No, was the answer. First Mott opined that it wasn't likely, saying: "This one is not nearly as accomplished." Then Bailey made sure it didn't happen by keeping Gerald Leigh's homebred daughter of Caerleon close to the pace before drawing off for an easy win.
"He told me that this one doesn't have a big turn of foot," said Bailey about Clement's instructions. "But since there wasn't much of a pace, I didn't think that would be a problem."
Innuendo was prominent from the outset, never more than a couple of lengths behind pacesetters On a Soapbox and Free Vacation. Although Day tried to keep Innuendo boxed in, Bailey broke free and had moved alongside the leaders by the three-eighths pole.
"I knew I was able to dictate the pace the way I wanted it," said Bailey. "So what I did was spread the race out. I didn't want them bunching up behind me."
Innuendo quickly burst clear, opening up by three lengths in mid-stretch and coasting home a four-length winner. The closest challenger was a second Clement runner, Lucky Lune, who, despite headstrong forays that put her in tight on both the first and third turns, finished 1 3/4 lengths ahead of Silver Bandana. Clement blamed himself for her rankness, noting he may have trained her too hard since she returned from California after a poor effort in the Matiara Stakes.
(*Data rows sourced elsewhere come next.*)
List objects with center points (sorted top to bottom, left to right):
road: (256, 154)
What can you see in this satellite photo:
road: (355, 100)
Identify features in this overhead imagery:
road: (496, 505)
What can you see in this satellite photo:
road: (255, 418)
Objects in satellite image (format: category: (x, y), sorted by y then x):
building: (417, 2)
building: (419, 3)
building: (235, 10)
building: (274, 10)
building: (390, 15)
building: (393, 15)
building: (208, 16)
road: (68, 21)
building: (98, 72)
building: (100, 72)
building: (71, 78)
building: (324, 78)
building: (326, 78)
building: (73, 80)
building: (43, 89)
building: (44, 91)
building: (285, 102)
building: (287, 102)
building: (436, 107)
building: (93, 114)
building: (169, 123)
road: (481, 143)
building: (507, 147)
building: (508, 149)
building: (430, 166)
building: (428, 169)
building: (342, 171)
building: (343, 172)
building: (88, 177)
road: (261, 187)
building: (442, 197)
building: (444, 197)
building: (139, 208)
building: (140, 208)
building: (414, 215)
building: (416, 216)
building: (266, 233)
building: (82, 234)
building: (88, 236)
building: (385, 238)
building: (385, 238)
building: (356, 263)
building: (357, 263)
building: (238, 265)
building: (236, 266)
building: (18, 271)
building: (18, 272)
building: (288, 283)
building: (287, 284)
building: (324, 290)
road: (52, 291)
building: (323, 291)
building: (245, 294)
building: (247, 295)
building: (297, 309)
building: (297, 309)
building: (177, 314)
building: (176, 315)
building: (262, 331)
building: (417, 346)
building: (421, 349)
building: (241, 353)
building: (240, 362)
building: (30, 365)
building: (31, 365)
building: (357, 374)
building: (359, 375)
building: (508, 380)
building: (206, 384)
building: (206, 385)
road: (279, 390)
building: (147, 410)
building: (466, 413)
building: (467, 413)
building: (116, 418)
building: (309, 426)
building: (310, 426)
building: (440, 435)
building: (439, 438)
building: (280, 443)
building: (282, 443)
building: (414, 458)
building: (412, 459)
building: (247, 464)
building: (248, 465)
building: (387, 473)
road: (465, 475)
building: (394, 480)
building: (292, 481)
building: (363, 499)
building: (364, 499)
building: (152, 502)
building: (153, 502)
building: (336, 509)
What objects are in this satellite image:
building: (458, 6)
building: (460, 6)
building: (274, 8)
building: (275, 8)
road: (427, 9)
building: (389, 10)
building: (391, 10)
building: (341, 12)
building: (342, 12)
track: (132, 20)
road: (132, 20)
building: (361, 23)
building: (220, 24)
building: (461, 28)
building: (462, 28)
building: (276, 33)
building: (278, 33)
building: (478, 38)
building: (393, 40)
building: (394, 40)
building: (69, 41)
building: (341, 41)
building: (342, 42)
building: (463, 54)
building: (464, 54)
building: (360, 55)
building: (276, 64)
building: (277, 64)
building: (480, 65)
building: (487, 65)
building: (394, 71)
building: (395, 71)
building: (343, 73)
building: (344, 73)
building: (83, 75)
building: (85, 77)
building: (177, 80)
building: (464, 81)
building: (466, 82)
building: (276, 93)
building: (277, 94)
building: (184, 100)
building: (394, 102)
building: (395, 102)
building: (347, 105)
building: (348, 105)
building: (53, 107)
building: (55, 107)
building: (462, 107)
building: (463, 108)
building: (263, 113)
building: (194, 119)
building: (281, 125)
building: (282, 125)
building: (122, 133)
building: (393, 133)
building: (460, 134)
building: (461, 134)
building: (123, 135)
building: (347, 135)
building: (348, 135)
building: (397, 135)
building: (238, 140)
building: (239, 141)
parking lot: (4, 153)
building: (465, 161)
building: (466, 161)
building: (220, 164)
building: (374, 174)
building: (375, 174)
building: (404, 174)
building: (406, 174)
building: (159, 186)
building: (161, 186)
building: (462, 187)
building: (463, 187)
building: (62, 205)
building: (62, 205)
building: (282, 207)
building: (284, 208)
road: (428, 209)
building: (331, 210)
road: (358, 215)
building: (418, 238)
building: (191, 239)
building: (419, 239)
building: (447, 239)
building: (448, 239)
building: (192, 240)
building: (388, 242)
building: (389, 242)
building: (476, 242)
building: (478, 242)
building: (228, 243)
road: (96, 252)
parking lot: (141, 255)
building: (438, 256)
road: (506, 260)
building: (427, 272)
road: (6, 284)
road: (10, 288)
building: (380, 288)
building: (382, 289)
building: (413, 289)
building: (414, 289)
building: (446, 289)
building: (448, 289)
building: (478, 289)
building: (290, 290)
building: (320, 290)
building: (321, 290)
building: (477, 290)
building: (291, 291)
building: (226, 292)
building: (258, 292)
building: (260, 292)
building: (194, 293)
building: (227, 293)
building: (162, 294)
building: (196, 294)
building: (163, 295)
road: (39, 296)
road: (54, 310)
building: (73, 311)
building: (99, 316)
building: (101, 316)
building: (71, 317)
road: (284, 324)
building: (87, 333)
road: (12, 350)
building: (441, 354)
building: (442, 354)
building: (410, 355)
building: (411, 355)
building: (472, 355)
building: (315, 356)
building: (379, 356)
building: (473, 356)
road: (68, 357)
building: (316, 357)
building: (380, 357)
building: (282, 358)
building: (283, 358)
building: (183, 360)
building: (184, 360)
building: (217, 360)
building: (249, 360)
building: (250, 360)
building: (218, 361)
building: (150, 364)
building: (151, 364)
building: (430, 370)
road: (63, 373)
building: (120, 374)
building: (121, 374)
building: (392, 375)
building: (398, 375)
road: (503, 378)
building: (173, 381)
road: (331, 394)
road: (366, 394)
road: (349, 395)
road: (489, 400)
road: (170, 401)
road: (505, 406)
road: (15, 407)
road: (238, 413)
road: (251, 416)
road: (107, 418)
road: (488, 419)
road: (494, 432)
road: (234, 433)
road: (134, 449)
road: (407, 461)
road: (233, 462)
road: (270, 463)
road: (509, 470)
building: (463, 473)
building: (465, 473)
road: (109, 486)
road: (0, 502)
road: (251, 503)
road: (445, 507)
That the trainer was able to salvage something from the weekend was only secondary to capturing The Very One for the second time, following the stakes record tally by Delilah in 1999. Although Innuendo had been close on multiple occasions, including missing by a head in each of her past two starts--the E.P. Taylor Stakes (Can-IT) and La Prevoyante Handicap (gr. IIT)--she had never captured a group or graded stakes.
"She's been very unlucky for me," noted Clement. "She's repeatedly proven her quality at 1 1/4 miles or farther, but because she's one-paced, she has never quite gotten there. Bailey rode her to perfection today."
The Very One was the sixth win and sixth North American start for the lightly raced 6-year-old mare with 15 lifetime starts. The $60,000 prize ups her career earnings to nearly $325,000.
"It's not about revenge," Clement reflected on the weekend's activities. "Even if yesterday was disappointing for me as a trainer, I'll adjust one or two little things and I'll be back."